[Start of Attachment]
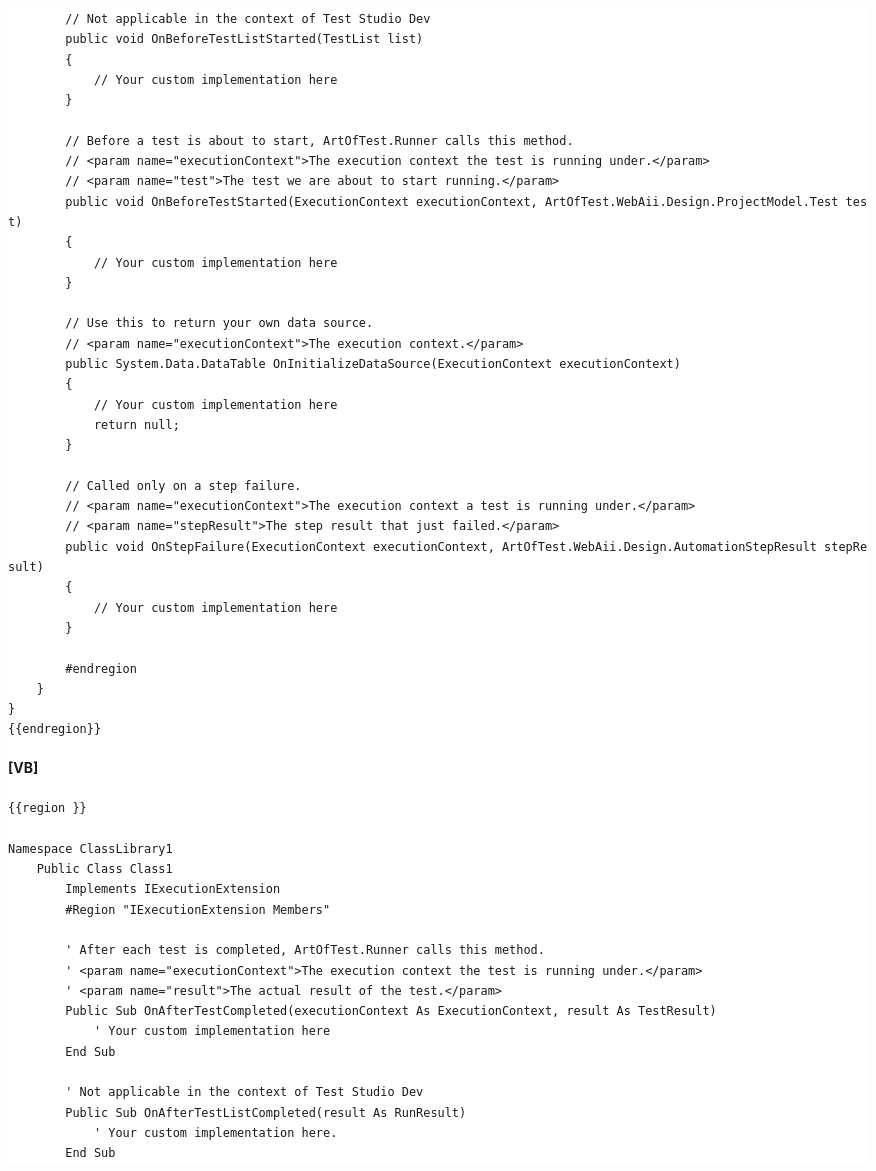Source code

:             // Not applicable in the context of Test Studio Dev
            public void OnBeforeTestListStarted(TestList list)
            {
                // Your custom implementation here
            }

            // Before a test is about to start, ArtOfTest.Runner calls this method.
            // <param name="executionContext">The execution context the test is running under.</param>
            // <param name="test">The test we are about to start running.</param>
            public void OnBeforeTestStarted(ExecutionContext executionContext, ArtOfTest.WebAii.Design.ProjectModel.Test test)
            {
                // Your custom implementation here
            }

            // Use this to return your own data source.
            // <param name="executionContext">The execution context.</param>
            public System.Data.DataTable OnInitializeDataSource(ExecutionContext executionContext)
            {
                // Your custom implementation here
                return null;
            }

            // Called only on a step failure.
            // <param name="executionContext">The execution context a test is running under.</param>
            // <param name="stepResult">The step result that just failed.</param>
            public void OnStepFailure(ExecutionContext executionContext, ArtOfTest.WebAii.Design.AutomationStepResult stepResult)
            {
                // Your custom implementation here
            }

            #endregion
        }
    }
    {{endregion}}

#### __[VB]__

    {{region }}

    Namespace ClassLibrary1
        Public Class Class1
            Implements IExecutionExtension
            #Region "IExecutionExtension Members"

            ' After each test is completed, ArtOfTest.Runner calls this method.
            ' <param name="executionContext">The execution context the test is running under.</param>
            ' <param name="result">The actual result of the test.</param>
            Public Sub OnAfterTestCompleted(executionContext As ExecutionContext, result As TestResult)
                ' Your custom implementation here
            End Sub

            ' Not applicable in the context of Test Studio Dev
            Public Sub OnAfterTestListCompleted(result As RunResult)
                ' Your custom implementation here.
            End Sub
[End of Attachment]
[Start of Attachment]
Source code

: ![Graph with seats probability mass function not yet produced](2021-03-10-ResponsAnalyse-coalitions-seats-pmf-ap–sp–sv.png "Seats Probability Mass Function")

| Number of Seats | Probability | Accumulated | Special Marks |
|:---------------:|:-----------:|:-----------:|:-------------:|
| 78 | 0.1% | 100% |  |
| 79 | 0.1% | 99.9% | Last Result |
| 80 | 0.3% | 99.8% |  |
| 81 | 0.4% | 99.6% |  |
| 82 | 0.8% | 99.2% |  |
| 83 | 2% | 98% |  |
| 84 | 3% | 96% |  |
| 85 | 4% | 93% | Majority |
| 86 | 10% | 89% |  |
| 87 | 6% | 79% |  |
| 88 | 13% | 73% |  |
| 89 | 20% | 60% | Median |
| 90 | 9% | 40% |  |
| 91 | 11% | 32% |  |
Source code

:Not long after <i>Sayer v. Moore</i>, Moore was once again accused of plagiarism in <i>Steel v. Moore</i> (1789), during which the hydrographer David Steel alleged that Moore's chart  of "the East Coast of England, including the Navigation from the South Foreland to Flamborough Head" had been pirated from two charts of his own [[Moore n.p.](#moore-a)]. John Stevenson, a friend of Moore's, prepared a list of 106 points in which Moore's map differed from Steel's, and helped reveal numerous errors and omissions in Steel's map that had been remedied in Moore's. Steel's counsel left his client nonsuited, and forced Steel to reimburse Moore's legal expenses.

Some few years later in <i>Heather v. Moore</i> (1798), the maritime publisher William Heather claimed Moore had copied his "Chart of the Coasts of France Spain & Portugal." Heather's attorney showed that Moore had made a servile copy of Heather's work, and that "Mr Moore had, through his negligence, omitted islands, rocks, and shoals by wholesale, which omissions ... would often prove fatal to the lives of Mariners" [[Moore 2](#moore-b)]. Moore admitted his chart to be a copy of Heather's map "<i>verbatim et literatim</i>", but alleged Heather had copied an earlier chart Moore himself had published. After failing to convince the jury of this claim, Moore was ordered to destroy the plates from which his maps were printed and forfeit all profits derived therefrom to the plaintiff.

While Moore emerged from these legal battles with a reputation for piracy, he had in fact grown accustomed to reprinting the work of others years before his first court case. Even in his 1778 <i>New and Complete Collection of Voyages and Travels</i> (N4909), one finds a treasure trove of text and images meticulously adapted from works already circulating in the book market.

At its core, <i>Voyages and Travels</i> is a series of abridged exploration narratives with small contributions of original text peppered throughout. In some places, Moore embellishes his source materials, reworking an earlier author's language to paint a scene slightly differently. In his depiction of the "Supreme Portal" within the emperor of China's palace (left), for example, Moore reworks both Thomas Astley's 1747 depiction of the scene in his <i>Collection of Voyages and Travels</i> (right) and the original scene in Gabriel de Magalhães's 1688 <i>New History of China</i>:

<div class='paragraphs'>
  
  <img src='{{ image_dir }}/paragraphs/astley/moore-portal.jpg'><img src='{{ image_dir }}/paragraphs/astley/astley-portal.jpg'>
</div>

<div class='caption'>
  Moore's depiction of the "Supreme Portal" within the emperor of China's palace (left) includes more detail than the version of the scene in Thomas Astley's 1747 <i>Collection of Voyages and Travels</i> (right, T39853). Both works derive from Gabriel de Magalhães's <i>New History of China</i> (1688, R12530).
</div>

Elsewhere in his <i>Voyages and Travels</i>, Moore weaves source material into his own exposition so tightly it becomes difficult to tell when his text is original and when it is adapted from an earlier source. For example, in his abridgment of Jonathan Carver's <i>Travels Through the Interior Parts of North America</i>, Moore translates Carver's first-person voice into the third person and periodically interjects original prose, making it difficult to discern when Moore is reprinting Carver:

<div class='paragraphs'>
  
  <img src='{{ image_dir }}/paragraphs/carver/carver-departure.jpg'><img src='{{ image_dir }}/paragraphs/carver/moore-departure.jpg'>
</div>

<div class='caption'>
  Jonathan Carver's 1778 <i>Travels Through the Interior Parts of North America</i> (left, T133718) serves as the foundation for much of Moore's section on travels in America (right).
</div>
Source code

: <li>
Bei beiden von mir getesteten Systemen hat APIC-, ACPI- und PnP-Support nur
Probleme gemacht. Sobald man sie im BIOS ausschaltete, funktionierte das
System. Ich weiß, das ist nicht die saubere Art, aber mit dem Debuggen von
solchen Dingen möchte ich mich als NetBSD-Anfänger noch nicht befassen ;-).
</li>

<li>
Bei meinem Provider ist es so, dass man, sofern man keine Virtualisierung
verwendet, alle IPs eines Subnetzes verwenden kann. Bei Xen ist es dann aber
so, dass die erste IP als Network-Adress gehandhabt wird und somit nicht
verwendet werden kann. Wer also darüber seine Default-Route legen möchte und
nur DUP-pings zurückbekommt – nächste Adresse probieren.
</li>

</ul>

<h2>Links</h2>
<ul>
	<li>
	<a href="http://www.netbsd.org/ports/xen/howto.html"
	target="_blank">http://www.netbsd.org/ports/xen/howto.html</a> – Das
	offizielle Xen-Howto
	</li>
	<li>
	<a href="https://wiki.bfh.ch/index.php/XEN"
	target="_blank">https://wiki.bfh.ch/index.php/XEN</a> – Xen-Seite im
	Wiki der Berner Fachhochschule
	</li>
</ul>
[End of Attachment]
[Start of Attachment]
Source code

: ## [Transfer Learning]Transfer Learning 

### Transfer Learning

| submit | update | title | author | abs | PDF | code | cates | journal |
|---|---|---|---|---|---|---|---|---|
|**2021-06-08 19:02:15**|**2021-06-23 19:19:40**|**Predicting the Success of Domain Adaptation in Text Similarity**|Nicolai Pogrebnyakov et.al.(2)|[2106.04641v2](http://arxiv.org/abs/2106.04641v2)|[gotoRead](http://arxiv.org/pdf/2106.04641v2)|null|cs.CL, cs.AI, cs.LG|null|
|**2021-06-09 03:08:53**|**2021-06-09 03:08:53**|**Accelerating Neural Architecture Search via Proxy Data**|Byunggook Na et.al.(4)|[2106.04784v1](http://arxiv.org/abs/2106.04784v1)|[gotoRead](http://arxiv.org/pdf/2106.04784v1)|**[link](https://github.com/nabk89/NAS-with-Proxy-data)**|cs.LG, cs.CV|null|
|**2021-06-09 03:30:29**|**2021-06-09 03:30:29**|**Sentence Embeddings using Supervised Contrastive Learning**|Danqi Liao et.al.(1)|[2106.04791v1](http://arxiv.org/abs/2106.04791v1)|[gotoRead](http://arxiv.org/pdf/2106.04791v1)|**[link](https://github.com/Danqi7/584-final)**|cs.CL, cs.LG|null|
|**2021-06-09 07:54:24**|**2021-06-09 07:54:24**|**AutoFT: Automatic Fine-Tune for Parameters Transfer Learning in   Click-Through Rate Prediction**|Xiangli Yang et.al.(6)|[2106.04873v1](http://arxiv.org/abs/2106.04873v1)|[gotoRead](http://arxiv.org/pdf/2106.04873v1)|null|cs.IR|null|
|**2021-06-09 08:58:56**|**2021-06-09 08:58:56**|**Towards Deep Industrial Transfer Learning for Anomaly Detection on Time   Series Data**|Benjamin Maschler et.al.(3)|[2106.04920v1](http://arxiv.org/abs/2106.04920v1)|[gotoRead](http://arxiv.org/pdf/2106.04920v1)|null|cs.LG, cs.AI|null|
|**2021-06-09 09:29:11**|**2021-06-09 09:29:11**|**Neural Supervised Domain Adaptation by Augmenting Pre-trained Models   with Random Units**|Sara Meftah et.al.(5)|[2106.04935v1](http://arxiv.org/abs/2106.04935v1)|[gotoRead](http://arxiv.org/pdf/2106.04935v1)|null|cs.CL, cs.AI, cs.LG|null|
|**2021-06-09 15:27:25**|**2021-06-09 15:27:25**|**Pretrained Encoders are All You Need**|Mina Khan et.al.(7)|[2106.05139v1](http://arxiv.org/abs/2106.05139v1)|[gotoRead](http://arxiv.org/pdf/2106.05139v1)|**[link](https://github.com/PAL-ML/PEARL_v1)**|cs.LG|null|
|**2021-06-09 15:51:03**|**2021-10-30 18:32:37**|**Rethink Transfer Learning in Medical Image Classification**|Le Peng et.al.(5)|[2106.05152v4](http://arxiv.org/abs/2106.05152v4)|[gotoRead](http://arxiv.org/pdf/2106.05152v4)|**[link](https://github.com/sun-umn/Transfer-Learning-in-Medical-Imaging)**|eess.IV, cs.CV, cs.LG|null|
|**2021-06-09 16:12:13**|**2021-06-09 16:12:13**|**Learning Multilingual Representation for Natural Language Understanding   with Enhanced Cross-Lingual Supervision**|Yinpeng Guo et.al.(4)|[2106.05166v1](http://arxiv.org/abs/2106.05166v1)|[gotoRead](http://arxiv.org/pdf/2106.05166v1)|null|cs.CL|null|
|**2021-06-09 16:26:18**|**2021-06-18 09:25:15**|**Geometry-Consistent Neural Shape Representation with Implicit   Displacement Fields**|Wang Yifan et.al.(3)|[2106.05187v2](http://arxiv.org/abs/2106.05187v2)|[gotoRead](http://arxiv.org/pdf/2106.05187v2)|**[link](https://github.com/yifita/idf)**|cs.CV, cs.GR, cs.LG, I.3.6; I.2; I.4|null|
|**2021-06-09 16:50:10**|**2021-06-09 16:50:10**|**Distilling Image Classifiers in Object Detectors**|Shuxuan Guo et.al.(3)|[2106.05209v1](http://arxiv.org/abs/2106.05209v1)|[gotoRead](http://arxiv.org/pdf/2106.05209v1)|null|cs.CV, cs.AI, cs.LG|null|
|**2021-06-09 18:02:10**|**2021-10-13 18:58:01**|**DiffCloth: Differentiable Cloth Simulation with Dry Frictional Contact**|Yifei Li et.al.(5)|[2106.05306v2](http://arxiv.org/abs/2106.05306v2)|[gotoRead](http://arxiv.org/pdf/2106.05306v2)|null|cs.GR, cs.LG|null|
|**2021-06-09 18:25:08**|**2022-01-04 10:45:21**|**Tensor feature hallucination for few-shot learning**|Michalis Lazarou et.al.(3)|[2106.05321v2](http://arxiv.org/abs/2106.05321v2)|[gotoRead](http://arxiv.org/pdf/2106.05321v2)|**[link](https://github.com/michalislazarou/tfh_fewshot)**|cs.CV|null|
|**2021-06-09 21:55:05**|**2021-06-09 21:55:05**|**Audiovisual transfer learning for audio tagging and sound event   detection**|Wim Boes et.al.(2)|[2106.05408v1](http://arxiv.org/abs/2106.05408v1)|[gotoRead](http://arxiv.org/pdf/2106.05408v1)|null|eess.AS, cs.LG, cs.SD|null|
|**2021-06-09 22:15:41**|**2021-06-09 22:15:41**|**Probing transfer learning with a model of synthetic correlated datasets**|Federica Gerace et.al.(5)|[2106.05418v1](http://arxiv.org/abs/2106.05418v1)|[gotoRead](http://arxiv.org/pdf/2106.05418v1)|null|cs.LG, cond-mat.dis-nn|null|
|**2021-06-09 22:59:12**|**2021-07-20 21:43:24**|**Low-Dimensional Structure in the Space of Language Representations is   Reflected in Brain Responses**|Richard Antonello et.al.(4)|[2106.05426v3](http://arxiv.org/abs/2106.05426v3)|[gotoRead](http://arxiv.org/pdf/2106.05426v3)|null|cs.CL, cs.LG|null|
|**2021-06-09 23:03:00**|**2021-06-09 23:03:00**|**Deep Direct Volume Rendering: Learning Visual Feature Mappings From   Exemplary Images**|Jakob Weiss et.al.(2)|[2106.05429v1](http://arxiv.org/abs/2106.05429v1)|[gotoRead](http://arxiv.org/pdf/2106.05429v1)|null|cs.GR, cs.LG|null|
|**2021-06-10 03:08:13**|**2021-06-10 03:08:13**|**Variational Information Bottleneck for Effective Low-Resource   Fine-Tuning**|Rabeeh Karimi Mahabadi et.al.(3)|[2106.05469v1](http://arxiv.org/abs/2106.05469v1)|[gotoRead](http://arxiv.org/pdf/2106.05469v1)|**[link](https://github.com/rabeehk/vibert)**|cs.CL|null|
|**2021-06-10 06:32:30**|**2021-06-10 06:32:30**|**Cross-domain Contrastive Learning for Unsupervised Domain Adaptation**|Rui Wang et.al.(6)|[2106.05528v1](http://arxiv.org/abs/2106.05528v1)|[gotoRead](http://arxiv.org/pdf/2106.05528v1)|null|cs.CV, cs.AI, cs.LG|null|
[End of Attachment]
◆ EXERCISE ◆
The lines to extract from the data above begin with the line containing "21:55:05**|**2021-06-09 21:55:05**|**Audiovisual transfer" and end with the line containing "03:08:13**|**2021-06-10 03:08:13**|**Variational Information". Extract them exactly, including both.

◆ EXERCISE ANSWER ◆
|**2021-06-09 21:55:05**|**2021-06-09 21:55:05**|**Audiovisual transfer learning for audio tagging and sound event   detection**|Wim Boes et.al.(2)|[2106.05408v1](http://arxiv.org/abs/2106.05408v1)|[gotoRead](http://arxiv.org/pdf/2106.05408v1)|null|eess.AS, cs.LG, cs.SD|null|
|**2021-06-09 22:15:41**|**2021-06-09 22:15:41**|**Probing transfer learning with a model of synthetic correlated datasets**|Federica Gerace et.al.(5)|[2106.05418v1](http://arxiv.org/abs/2106.05418v1)|[gotoRead](http://arxiv.org/pdf/2106.05418v1)|null|cs.LG, cond-mat.dis-nn|null|
|**2021-06-09 22:59:12**|**2021-07-20 21:43:24**|**Low-Dimensional Structure in the Space of Language Representations is   Reflected in Brain Responses**|Richard Antonello et.al.(4)|[2106.05426v3](http://arxiv.org/abs/2106.05426v3)|[gotoRead](http://arxiv.org/pdf/2106.05426v3)|null|cs.CL, cs.LG|null|
|**2021-06-09 23:03:00**|**2021-06-09 23:03:00**|**Deep Direct Volume Rendering: Learning Visual Feature Mappings From   Exemplary Images**|Jakob Weiss et.al.(2)|[2106.05429v1](http://arxiv.org/abs/2106.05429v1)|[gotoRead](http://arxiv.org/pdf/2106.05429v1)|null|cs.GR, cs.LG|null|
|**2021-06-10 03:08:13**|**2021-06-10 03:08:13**|**Variational Information Bottleneck for Effective Low-Resource   Fine-Tuning**|Rabeeh Karimi Mahabadi et.al.(3)|[2106.05469v1](http://arxiv.org/abs/2106.05469v1)|[gotoRead](http://arxiv.org/pdf/2106.05469v1)|**[link](https://github.com/rabeehk/vibert)**|cs.CL|null|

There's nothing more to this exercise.